──────── SUPPLIED INFORMATION

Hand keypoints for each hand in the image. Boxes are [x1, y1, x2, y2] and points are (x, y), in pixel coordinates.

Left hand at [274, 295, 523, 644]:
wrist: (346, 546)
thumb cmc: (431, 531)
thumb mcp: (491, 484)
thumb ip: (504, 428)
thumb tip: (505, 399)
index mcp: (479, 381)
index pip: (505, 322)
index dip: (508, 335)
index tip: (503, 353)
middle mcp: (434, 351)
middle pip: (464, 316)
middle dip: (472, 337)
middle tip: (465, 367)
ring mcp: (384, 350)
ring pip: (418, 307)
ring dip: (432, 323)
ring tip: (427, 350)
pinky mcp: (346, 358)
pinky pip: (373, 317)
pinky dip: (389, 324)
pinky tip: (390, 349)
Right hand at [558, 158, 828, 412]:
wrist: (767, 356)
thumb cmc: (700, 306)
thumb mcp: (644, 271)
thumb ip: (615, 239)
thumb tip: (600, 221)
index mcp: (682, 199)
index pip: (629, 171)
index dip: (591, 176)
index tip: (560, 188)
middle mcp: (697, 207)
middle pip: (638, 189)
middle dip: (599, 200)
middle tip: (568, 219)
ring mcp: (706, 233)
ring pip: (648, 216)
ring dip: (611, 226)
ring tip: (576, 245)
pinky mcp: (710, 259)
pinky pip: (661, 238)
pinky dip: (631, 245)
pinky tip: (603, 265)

────────────────
──────── SUPPLIED INFORMATION

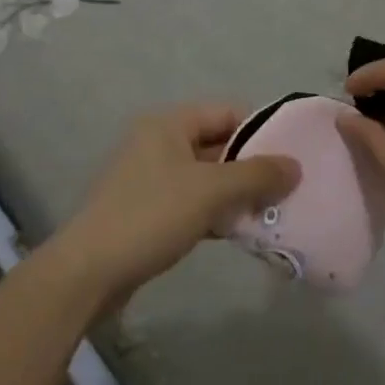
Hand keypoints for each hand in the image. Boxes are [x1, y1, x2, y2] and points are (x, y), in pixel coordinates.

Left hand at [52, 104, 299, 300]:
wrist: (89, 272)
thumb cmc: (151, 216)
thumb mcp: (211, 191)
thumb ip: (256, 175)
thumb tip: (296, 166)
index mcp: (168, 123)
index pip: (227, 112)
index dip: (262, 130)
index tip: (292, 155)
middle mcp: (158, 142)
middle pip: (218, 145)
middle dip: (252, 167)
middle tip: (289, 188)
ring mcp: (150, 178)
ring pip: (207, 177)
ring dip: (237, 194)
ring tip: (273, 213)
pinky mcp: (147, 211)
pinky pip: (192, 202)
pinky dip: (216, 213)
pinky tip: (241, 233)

────────────────

* [EXERCISE REQUIREMENTS] Every line of the records above where the string "hand" is found should be copied.

* [ANSWER BELOW]
Hand keypoints for each hand in the image. Boxes are [x1, y1, x2, y2] and points are (x, y), in pixel coordinates.
Left hand at [274, 295, 523, 644]:
Right hand at [558, 158, 828, 412]:
Hand keypoints for each hand in the image. Boxes are [x1, y1, x2, y2] and points are (x, y), in pixel coordinates.
Left hand at [52, 104, 299, 300]:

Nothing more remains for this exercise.